My heart is still pounding from before. Stepping beyond the ticket checkers, I thought I was safe — somehow convinced myself to sneak in a couple of shooters. But a policeman cordoned me off with an arm and looked at my pockets. “Whatcha got there?” he asked, pointing. I’d had a serious bout of paranoia, but was with it enough to pull out my water bottle and wallet. “They want you to buy water here,” he said, snatching it from my hand. “Oh, sorry, I understand, thanks so much!” I answered, moving along. Close shave.

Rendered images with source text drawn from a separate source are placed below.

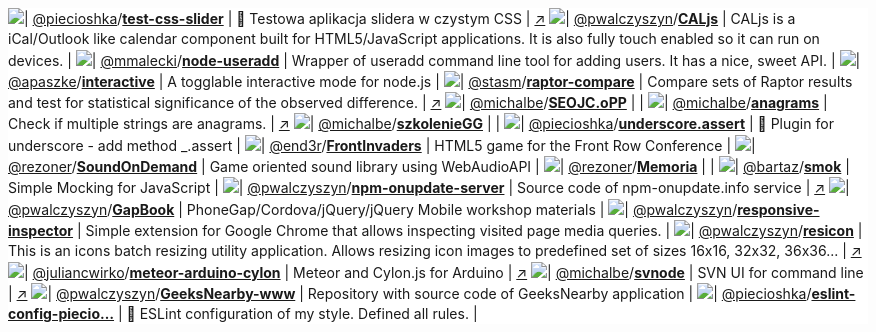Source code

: <img src="https://img.shields.io/github/stars/piecioshka/test-css-slider?color=black&label=%20">| [@piecioshka](https://github.com/piecioshka)/[**test-css-slider**](https://github.com/piecioshka/test-css-slider) | :ledger: Testowa aplikacja slidera w czystym CSS | [:arrow_upper_right:](http://piecioshka.github.io/test-css-slider/)
<img src="https://img.shields.io/github/stars/pwalczyszyn/CALjs?color=black&label=%20">| [@pwalczyszyn](https://github.com/pwalczyszyn)/[**CALjs**](https://github.com/pwalczyszyn/CALjs) | CALjs is a iCal/Outlook like calendar component built for HTML5/JavaScript applications. It is also fully touch enabled so it can run on devices. |
<img src="https://img.shields.io/github/stars/mmalecki/node-useradd?color=black&label=%20">| [@mmalecki](https://github.com/mmalecki)/[**node-useradd**](https://github.com/mmalecki/node-useradd) | Wrapper of useradd command line tool for adding users. It has a nice, sweet API. |
<img src="https://img.shields.io/github/stars/apaszke/interactive?color=black&label=%20">| [@apaszke](https://github.com/apaszke)/[**interactive**](https://github.com/apaszke/interactive) | A togglable interactive mode for node.js |
<img src="https://img.shields.io/github/stars/stasm/raptor-compare?color=black&label=%20">| [@stasm](https://github.com/stasm)/[**raptor-compare**](https://github.com/stasm/raptor-compare) | Compare sets of Raptor results and test for statistical significance of the observed difference. | [:arrow_upper_right:](https://www.npmjs.com/package/raptor-compare)
<img src="https://img.shields.io/github/stars/michalbe/SEOJC.oPP?color=black&label=%20">| [@michalbe](https://github.com/michalbe)/[**SEOJC.oPP**](https://github.com/michalbe/SEOJC.oPP) |  |
<img src="https://img.shields.io/github/stars/michalbe/anagrams?color=black&label=%20">| [@michalbe](https://github.com/michalbe)/[**anagrams**](https://github.com/michalbe/anagrams) | Check if multiple strings are anagrams. | [:arrow_upper_right:](https://github.com/michalbe/anagrams)
<img src="https://img.shields.io/github/stars/michalbe/szkolenieGG?color=black&label=%20">| [@michalbe](https://github.com/michalbe)/[**szkolenieGG**](https://github.com/michalbe/szkolenieGG) |  |
<img src="https://img.shields.io/github/stars/piecioshka/underscore.assert?color=black&label=%20">| [@piecioshka](https://github.com/piecioshka)/[**underscore.assert**](https://github.com/piecioshka/underscore.assert) | :hammer: Plugin for underscore - add method _.assert |
<img src="https://img.shields.io/github/stars/end3r/FrontInvaders?color=black&label=%20">| [@end3r](https://github.com/end3r)/[**FrontInvaders**](https://github.com/end3r/FrontInvaders) | HTML5 game for the Front Row Conference |
<img src="https://img.shields.io/github/stars/rezoner/SoundOnDemand?color=black&label=%20">| [@rezoner](https://github.com/rezoner)/[**SoundOnDemand**](https://github.com/rezoner/SoundOnDemand) | Game oriented sound library using WebAudioAPI |
<img src="https://img.shields.io/github/stars/rezoner/Memoria?color=black&label=%20">| [@rezoner](https://github.com/rezoner)/[**Memoria**](https://github.com/rezoner/Memoria) |  |
<img src="https://img.shields.io/github/stars/bartaz/smok?color=black&label=%20">| [@bartaz](https://github.com/bartaz)/[**smok**](https://github.com/bartaz/smok) | Simple Mocking for JavaScript |
<img src="https://img.shields.io/github/stars/pwalczyszyn/npm-onupdate-server?color=black&label=%20">| [@pwalczyszyn](https://github.com/pwalczyszyn)/[**npm-onupdate-server**](https://github.com/pwalczyszyn/npm-onupdate-server) | Source code of npm-onupdate.info service | [:arrow_upper_right:](npm-onupdate.info)
<img src="https://img.shields.io/github/stars/pwalczyszyn/GapBook?color=black&label=%20">| [@pwalczyszyn](https://github.com/pwalczyszyn)/[**GapBook**](https://github.com/pwalczyszyn/GapBook) | PhoneGap/Cordova/jQuery/jQuery Mobile workshop materials |
<img src="https://img.shields.io/github/stars/pwalczyszyn/responsive-inspector?color=black&label=%20">| [@pwalczyszyn](https://github.com/pwalczyszyn)/[**responsive-inspector**](https://github.com/pwalczyszyn/responsive-inspector) | Simple extension for Google Chrome that allows inspecting visited page media queries. |
<img src="https://img.shields.io/github/stars/pwalczyszyn/resicon?color=black&label=%20">| [@pwalczyszyn](https://github.com/pwalczyszyn)/[**resicon**](https://github.com/pwalczyszyn/resicon) | This is an icons batch resizing utility application. Allows resizing icon images to predefined set of sizes 16x16, 32x32, 36x36... | [:arrow_upper_right:](http://www.riaspace.com/2011/01/resicon-icons-batch-resizing-tool/)
<img src="https://img.shields.io/github/stars/juliancwirko/meteor-arduino-cylon?color=black&label=%20">| [@juliancwirko](https://github.com/juliancwirko)/[**meteor-arduino-cylon**](https://github.com/juliancwirko/meteor-arduino-cylon) | Meteor and Cylon.js for Arduino | [:arrow_upper_right:](https://atmospherejs.com/juliancwirko/arduino-cylon)
<img src="https://img.shields.io/github/stars/michalbe/svnode?color=black&label=%20">| [@michalbe](https://github.com/michalbe)/[**svnode**](https://github.com/michalbe/svnode) | SVN UI for command line | [:arrow_upper_right:](https://www.npmjs.com/package/svnode)
<img src="https://img.shields.io/github/stars/pwalczyszyn/GeeksNearby-www?color=black&label=%20">| [@pwalczyszyn](https://github.com/pwalczyszyn)/[**GeeksNearby-www**](https://github.com/pwalczyszyn/GeeksNearby-www) | Repository with source code of GeeksNearby application |
<img src="https://img.shields.io/github/stars/piecioshka/eslint-config-piecioshka?color=black&label=%20">| [@piecioshka](https://github.com/piecioshka)/[**eslint-config-piecio…**](https://github.com/piecioshka/eslint-config-piecioshka) | :hammer: ESLint configuration of my style. Defined all rules. |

“Dude — let’s just walk across the horseshoe.” Before I know it, my two friends are cutting the gap, and it’s get left with the squares or hop on board. Wordlessly, I slip away from my remaining friends to follow. We all sort of clot around a spot near the front. “Oh, hey, is that Kyle over there?” We stand. I feel eyes on my back, but maybe that’s the buzz. “Nevermind, that’s not Kyle. But now that we’re here…”
The game is a blur. We’re never losing, the touchdowns are raining, but all I can think is: Cottonmouth. Bathroom. Feet tired. Water … I could go for some water. Eventually I’m completely, and we’re shuffling back up the stairs, euphoric in our delirium. We won. Thank God.
— DAILY ARTS WRITER
The stadium smelled terrible. Everyone smelled like beer. Everyone smelled like sweat. Random joints were smoked. Which made everyone smell like weed. But that’s OK; it was Notre Dame. Nothing else mattered that day. It didn’t matter that my legs were about to collapse. All that mattered was 41-30. It didn’t matter that Gardner threw an interception touchdown after a split second series of horrible calls. All that mattered was that he returned it with another touchdown.
It didn’t matter that it was general admissions, and I was stuck in row 90. Or that I could never hear the band because everyone was screaming so loud. It didn’t matter that all my friends were slowly becoming miserable, hung-over zombies as the game progressed, and refused to sing anymore of the Victors because their heads hurt. Some were drunk and some were high and some were both. Their crazy dance moves didn’t matter. Their embarrassing decrees of how drunk they “really” were didn’t matter. They were drunk and there was no looking back. And, in retrospect, it didn’t even matter that the person in front of me was basically eight-feet tall. All that mattered was that it was Notre Dame. I was there. It was Under The Lights Part II. And we beat them.